After installation, the 30-foot-tall streetlights will turn on at full power at dusk and remain lit until sunrise.

Village Mayor Wayne Hall said in a statement that the streetlights will help deter crime, in conjunction with a $400,000 ShotSpotter camera system in the village.
— JOHN ASBURY


JONES BEACH
Outdoor recreation expo set for Captree

The annual marine and outdoor recreation expo will be held Sunday at Captree State Park Boat Basin from noon to 4:30 p.m., rain or shine.

The expo, hosted by Assemb. Joseph Saladino (R-Massapequa), is free to the public.

Exhibits include solar energy, environmental protection and conservation, green technology and renewable energy.

Children can get their faces painted, and other activities include fly-fishing and surf-casting lessons, camping demonstrations, fly-tying lessons, and information on boating and water safety.

Live music will include Saladino playing drums in a southern blues and rock band, and Gary Setzer, brother of Brian Setzer of the Stray Cats. Free light refreshments will be available.

The park has an $8 parking fee. For more information, call Saladino’s office at 516-541-4627.
— SOPHIA CHANG


BABYLON VILLAGE
Senior, veteran tax exemptions adjusted

Babylon Village trustees this week broadened the property tax exemptions available for some seniors and veterans.

Seniors earning $21,601 or less annually will be eligible for a 50 percent exemption on the value of their property. The exemptions decrease on a sliding scale to 5 percent for those earning up to $30,000, the income cutoff for the program.

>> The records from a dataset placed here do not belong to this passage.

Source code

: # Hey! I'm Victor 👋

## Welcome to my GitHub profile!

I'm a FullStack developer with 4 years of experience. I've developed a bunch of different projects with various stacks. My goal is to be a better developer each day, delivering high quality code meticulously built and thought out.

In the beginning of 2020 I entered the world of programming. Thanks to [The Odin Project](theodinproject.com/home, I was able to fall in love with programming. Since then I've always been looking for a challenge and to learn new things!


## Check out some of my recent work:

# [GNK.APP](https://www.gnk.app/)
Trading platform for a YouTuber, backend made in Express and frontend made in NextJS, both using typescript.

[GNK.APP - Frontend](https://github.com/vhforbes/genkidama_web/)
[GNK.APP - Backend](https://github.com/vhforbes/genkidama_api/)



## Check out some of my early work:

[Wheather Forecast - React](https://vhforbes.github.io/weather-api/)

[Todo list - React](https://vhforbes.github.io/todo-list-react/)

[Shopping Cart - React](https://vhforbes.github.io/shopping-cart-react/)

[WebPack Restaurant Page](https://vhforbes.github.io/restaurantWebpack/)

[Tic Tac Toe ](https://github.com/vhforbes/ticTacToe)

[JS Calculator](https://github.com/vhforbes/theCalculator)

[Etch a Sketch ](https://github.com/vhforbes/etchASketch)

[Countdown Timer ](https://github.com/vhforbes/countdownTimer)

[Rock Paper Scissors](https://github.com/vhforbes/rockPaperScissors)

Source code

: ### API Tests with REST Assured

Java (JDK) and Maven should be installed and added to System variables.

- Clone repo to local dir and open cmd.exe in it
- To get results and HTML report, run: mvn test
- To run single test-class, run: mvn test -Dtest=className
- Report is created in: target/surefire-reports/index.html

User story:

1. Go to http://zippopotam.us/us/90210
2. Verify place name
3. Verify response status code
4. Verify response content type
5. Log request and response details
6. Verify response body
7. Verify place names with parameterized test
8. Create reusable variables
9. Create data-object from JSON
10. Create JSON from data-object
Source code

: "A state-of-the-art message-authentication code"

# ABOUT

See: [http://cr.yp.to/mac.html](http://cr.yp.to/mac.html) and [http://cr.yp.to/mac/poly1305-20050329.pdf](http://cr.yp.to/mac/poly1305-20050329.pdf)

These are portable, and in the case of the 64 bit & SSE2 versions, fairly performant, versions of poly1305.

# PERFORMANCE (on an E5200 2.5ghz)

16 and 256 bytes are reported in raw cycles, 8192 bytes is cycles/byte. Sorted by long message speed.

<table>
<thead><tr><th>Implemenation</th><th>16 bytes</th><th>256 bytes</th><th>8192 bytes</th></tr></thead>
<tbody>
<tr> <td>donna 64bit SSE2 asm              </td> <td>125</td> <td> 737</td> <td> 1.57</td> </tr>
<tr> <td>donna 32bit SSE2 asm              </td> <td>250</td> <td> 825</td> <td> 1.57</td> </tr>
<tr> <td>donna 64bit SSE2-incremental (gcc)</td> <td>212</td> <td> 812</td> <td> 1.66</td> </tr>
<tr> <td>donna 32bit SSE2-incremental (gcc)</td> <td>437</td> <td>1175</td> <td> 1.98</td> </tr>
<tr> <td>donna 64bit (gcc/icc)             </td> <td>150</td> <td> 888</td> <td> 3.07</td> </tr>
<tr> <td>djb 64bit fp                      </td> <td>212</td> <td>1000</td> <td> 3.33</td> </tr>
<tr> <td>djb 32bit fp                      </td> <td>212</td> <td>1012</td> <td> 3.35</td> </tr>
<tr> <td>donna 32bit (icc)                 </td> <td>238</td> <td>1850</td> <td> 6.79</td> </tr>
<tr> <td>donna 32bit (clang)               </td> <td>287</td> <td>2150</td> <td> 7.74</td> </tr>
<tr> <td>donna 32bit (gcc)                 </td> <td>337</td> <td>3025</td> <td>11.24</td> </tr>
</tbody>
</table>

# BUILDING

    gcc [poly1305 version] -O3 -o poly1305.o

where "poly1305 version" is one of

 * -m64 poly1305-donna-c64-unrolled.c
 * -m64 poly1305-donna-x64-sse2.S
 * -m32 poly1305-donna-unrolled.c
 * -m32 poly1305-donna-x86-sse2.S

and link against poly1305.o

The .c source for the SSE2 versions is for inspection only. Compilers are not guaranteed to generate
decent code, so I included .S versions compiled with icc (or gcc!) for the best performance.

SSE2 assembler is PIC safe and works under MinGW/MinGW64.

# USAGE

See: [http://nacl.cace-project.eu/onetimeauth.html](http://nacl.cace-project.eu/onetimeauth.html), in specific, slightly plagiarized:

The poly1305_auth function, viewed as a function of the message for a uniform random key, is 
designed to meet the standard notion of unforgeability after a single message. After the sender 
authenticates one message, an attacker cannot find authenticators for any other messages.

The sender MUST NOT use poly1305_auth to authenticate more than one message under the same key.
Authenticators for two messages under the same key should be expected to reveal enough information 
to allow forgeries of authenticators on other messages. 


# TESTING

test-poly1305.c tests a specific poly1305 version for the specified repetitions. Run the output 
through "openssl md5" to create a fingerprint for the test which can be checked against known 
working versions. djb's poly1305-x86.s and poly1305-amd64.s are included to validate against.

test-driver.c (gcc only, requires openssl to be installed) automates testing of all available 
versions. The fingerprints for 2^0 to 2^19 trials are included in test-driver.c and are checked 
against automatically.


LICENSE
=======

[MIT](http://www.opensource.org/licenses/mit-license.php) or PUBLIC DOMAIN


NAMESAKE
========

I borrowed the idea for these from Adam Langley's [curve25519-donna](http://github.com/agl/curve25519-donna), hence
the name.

Mayor Ralph Scordino said earlier this summer that trustees were motivated by the plight of needy seniors, telling Newsday, “When you have medical expenses and everything else, it tears right into you.”

Tax savings for veterans will go up to about $105 for those who served in combat and $64 for noncombat veterans for 2015. In 2014, the savings were about $75 and $45, respectively. The exact amounts fluctuate with property values and the tax rate.

For 2014, Babylon Village granted 33 senior exemptions, forgoing $11,425 in property tax revenue. The village granted 225 veterans exemptions under the program, forgoing $14,891 in tax revenue.

Trustees approved the new exemptions Tuesday night by a 5-0 vote.

They also banned use of machinery by commercial builders and landscapers outside the hours of 8 a.m. to 8 p.m. Previously, the law had only applied to residential contractors.